Healthcare antitrust attorneys say such collusion allegations are uncommon because such a deal would leave the conspirators more vulnerable to each other’s growing market power and the possibility that one may succeed in dominating the market while the other fails. “It would be risky,” said Jeff Brennan, an antitrust attorney and a partner with the law firm Dechert.
Highmark officials were reviewing the appeals court decision last week, spokesman Michael Weinstein said in a statement. Weinstein defended the insurer’s payments to West Penn Allegheny as “fair and appropriate” and said the company would “continue to vigorously fight” the lawsuit.
Paul Wood, a spokesman for UPMC, in a statement described the appeals court reversal as disappointing and called the lawsuit a diversionary tactic by a failing rival. West Penn’s “struggles are entirely of its own making, and this lawsuit is nothing more than an attempt to divert attention away from its inability to get its financial house in order and shift blame for its failings to UPMC.”
West Penn Allegheny recently announced 400 layoffs and another 400 job cuts as part of an effort to consolidate its Pittsburgh hospitals. The system reported a net loss of $63.1 million for the year that ended June 30, in part because of $70.7 million in write-offs from discontinued operations and $11.8 million in consulting and severance costs. Operating losses last year totaled $19.2 million compared with $38.5 million the prior year.
In June, the five-hospital system said it would reduce capacity at 500-bed Western Pennsylvania Hospital and close inpatient and emergency services at Suburban General Hospital, the 59-bed campus of Allegheny General Hospital.
Last week, the system said its operations lost $3.6 million in the three months that ended in September, which includes a $9.5 million gain from the sale of its outpatient dialysis centers and roughly $3 million in restructuring costs. For the same three months the prior year, West Penn Allegheny lost $4.1 million.
The West Penn Allegheny lawsuit comes at a time of rising antitrust concern in the healthcare industry.
William Berlin, an antitrust attorney with Ober, Kaler, Grimes & Shriver, noted that the appellate court decision follows another lawsuit filed in October alleging anticompetitive behavior by an insurer. Berlin said the back-to-back actions can’t be considered a trend, but legal activity has captured the attention of insurers.
In October, the Justice Department sued Blue Cross and Blue Shield of Michigan, alleging the insurer used contract clauses, known as “most favored nation” deals, to ensure that hospitals charged its competitors at least as much or more (Oct. 25, p. 6). The Michigan Blues also agreed to pay some hospitals more in exchange, according to the complaint. Blue Cross and Blue Shield of Michigan denied the allegations.

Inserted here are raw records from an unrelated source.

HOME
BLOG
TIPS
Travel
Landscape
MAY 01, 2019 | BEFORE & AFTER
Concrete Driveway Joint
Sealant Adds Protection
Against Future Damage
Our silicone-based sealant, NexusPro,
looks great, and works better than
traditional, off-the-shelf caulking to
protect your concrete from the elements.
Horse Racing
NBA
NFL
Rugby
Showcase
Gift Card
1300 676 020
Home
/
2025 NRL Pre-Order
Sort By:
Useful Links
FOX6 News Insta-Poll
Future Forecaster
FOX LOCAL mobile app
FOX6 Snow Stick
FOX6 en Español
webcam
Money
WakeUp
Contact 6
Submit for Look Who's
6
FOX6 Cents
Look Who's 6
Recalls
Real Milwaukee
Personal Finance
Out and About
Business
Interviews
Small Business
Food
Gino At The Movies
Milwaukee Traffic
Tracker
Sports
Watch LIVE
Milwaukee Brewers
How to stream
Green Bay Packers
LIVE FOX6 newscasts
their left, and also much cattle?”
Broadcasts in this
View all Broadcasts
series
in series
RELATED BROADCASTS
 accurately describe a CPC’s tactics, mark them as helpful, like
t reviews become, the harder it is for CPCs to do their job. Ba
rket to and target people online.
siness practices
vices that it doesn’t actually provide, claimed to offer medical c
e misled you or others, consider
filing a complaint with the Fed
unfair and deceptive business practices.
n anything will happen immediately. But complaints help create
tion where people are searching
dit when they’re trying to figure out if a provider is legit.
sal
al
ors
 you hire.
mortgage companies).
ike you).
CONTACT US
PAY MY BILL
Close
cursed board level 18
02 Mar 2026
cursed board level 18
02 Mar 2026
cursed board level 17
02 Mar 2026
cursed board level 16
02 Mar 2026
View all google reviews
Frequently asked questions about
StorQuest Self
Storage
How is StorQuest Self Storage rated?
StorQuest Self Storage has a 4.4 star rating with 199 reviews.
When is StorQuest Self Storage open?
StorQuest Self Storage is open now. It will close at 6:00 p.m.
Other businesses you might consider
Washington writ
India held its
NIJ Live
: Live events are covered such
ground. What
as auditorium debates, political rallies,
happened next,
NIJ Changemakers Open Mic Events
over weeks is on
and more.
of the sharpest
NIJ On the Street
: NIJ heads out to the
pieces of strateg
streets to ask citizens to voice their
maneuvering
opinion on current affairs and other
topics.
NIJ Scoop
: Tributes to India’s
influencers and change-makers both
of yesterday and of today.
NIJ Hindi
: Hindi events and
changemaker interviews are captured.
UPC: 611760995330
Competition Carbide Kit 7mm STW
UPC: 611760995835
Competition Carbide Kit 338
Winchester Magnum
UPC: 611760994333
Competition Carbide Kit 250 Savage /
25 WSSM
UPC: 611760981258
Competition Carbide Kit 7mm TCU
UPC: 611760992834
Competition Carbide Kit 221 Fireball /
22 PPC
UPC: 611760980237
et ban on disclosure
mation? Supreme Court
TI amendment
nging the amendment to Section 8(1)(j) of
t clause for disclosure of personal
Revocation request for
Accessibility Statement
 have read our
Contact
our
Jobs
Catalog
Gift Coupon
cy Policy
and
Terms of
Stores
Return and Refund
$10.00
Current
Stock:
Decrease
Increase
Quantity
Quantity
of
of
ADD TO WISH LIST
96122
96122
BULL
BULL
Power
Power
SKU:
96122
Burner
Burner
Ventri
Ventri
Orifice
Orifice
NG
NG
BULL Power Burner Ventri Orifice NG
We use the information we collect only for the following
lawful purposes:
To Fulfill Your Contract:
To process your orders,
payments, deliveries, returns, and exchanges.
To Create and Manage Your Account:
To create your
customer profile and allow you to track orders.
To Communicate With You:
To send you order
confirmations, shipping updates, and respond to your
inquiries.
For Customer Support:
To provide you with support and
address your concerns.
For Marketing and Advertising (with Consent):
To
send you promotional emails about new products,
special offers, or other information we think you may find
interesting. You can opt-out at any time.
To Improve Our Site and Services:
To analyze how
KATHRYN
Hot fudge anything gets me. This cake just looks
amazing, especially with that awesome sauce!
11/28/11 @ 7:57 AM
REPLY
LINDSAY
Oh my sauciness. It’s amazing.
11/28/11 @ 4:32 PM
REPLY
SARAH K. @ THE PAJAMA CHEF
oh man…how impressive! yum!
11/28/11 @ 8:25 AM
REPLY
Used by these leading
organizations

Earlier this year, Christine Varney, assistant attorney general in charge of the Justice Department’s Antitrust Division, said authorities had launched a review of health insurance competition and would focus on insurers and hospitals that enter into exclusive contracts.
While the West Penn Allegheny allegations don’t involve most favored nation clauses, Douglas Ross, an antitrust attorney and partner with the law firm Davis Wright Tremaine, said the lawsuit alleges similar behavior: an agreement in which Highmark would favor UPMC in exchange for a marketplace advantage.
West Penn Allegheny’s ability to convince an appeals court its claims are plausible could bolster the government’s lawsuit against Blue Cross and Blue Shield of Michigan, Ross said. “This case may be helpful to the Department of Justice.”